China has loosened its one-child policy to allow more couples to have a second child in the rural areas of five provinces and two municipalities, it was announced on the sidelines of the ongoing session of the National People's Congress (NPC).
The amendment means that couples
from rural areas in the municipalities of Shanghai and Tianjin and the provinces of Liaoning, Jilin, Jiangsu, Anhui and Fujian could have a second child if either of them was the only child.
Till now, rural couples could have a second child if the firstborn was a girl; both rural and urban couples could have a second child if the father and mother was the only child of their parents.
China introduced the one-child policy around 30 years and its long-term impact could result in a negative population growth; the world's fertility rate is 2.7, compared to China's 1.5.
A report by the government-affiliated China Development Research Foundation (CDRF) said China was heading for and an ultra-low fertility rate, as well as issues related to aging, gender imbalances, urbanisation, an expanding shortage of migrant workers and an only-child generation.
The government is not unaware about the impact.
"As per changes in demographic, economic and social landscapes, we have improved our policies regarding child bearing in recent years," Wang Pei'an, vice-minister of the National Population and Family Planning Commission said on the sidelines of the NPC.
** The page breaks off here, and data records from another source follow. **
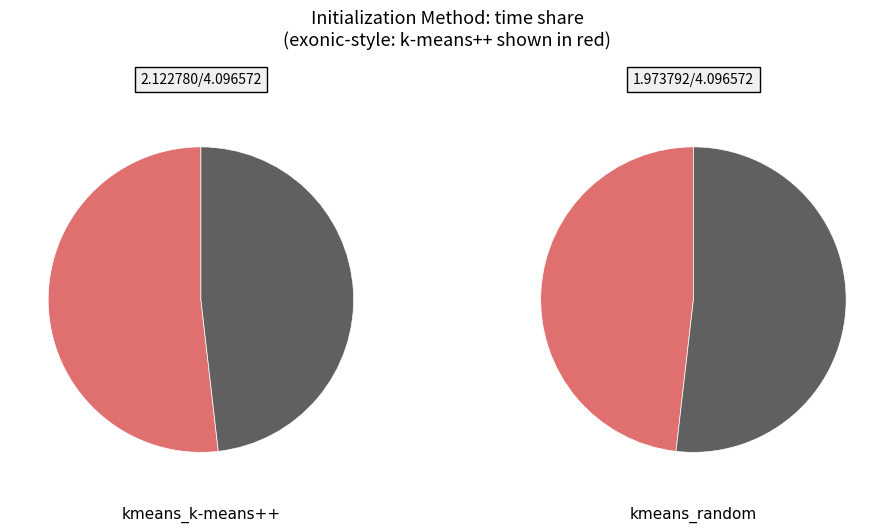

What percentage is the kmeans_k-means++ slice, to the nearest percent?

52%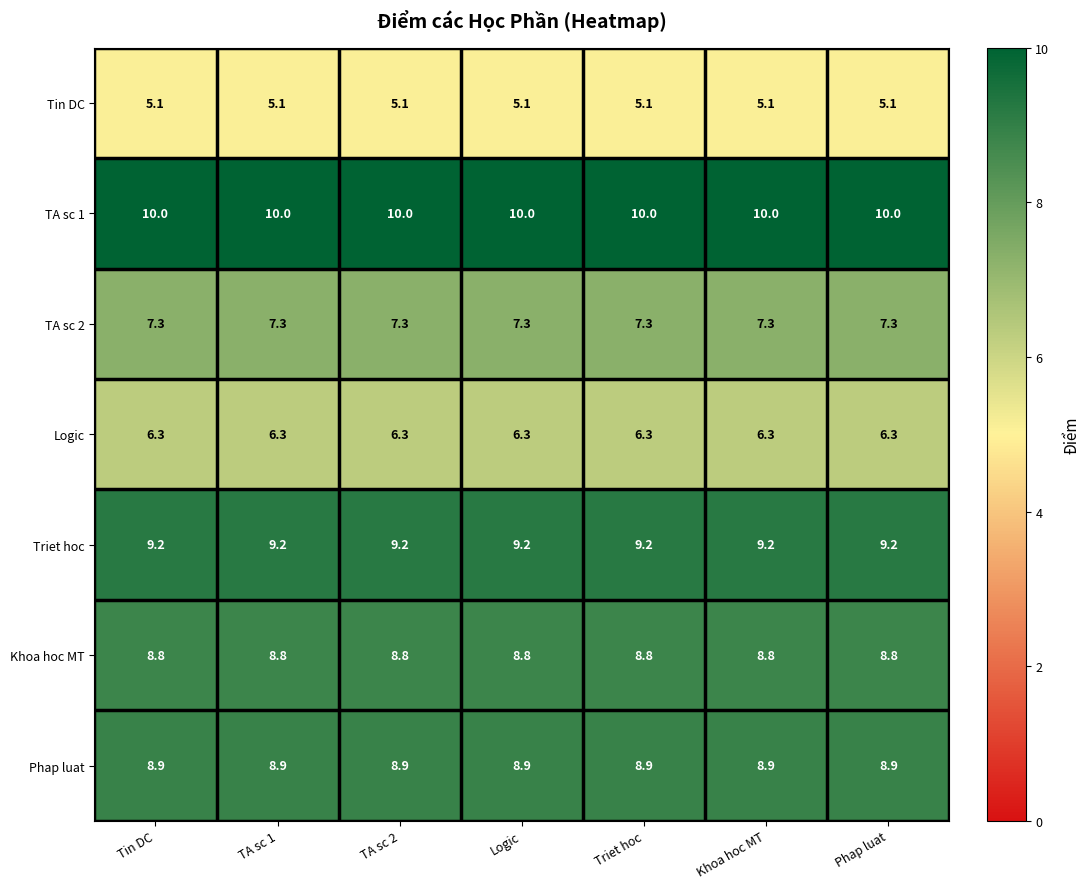

Which series has the largest total across all categories?

TA sc 1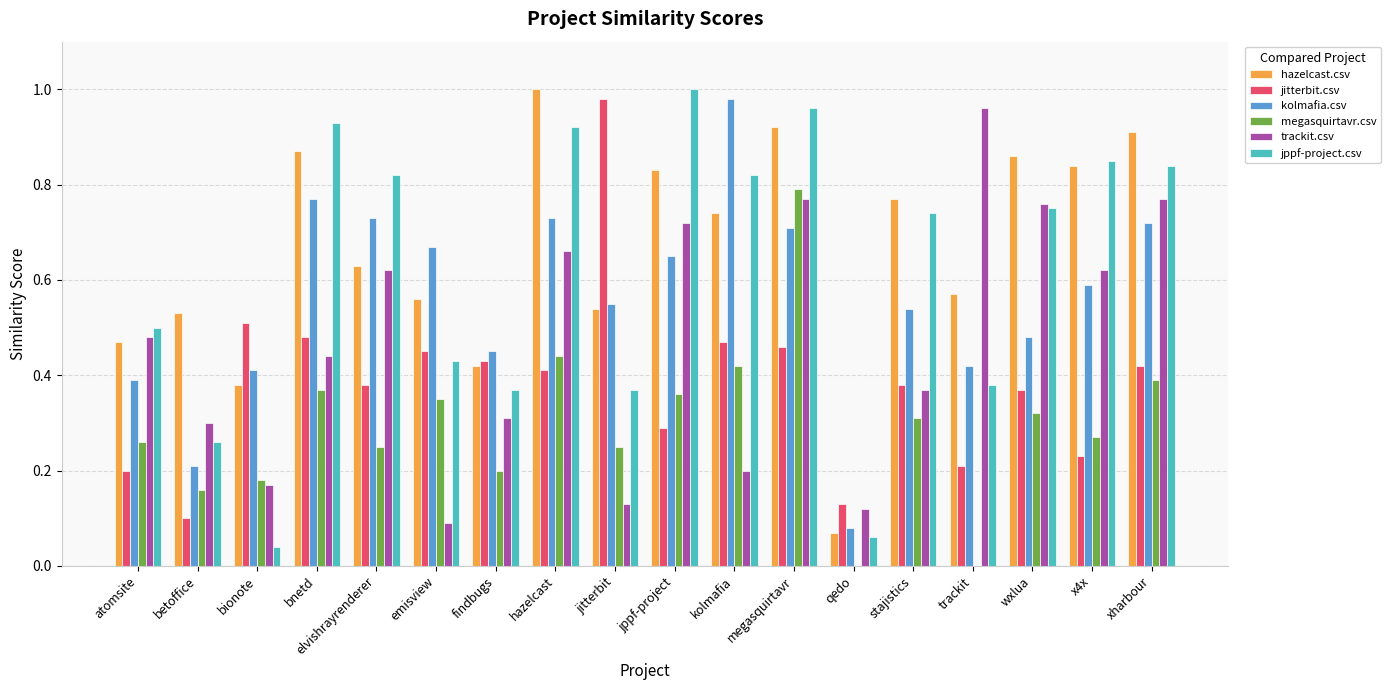

Which series changed the most between bnetd and hazelcast?

trackit.csv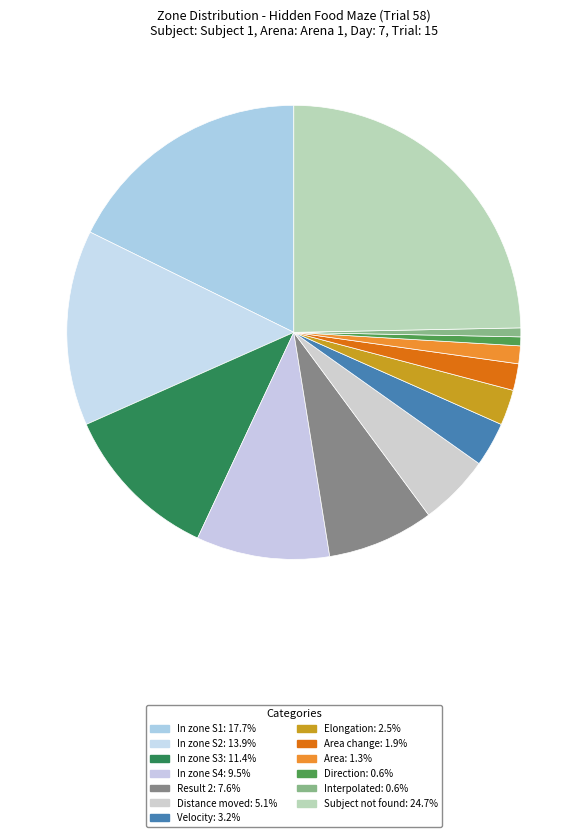

How many slices are in this pie chart?

13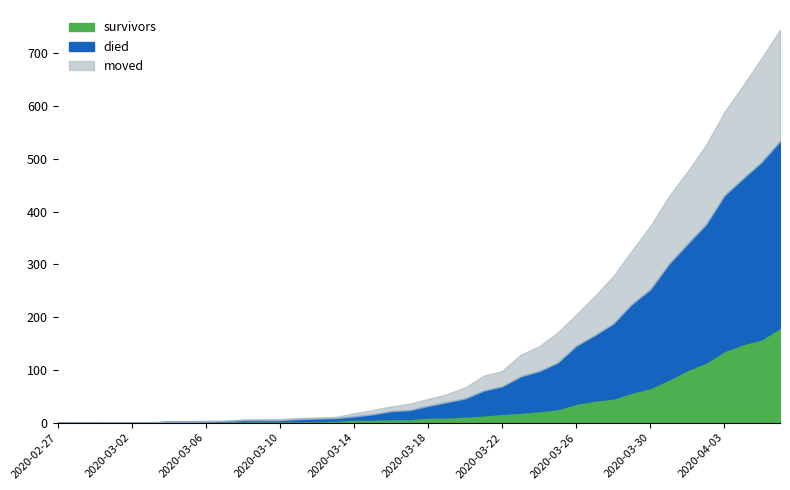

The moved series shows 2 at 2020-03-12. True or false?

True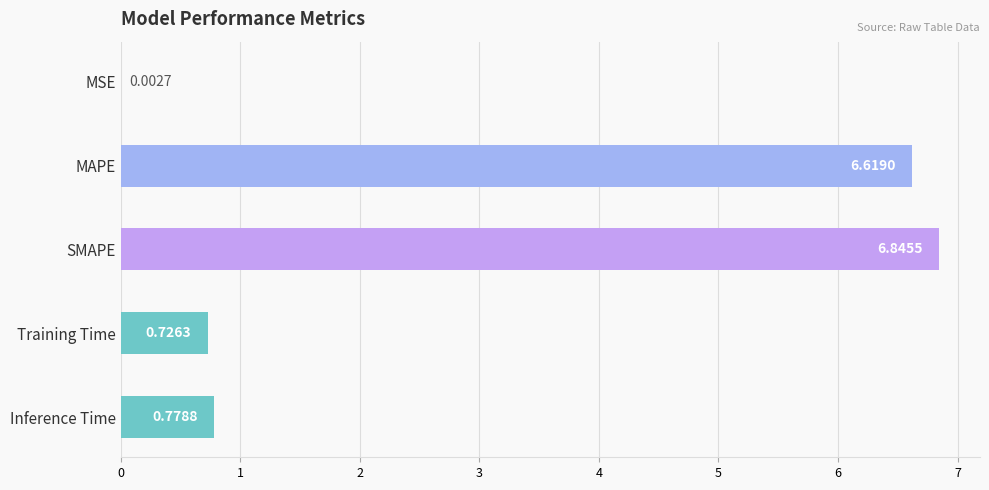

Are the bars grouped side by side (vs. stacked)?

No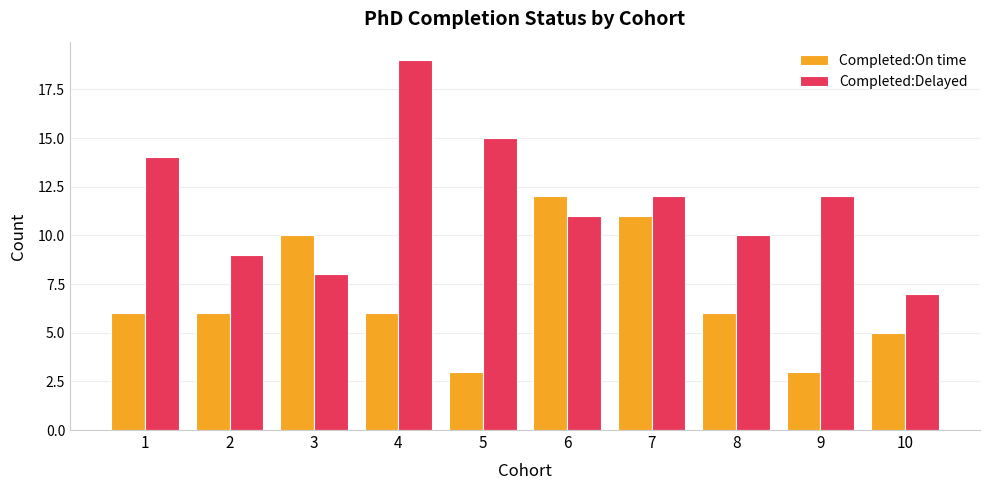

What is the sum of the Completed:On time values at 5 and 10?

8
In his government work report at the opening of the legislature's annual meeting on Tuesday morning, Premier Wen Jiabao vowed to "progressively improve the government population policy" and "adhere to the basic State policy on family planning".
According to state media, the number of people aged between 19 and 59 declined by 3.45 million year-on-year in 2012 on the Chinese mainland, making a significant dent in China's labor force.
The number of people aged 60 and older is estimated to top 200 million in 2013, according to a report on the aging population released by the Chinese Academy of Social Sciences on Feb 26.
According to Ma Xun, director of the Commission's Science and Technology Institute, the amended rules have been gradually introduced and reflects the government was “fine tuning” the population policy.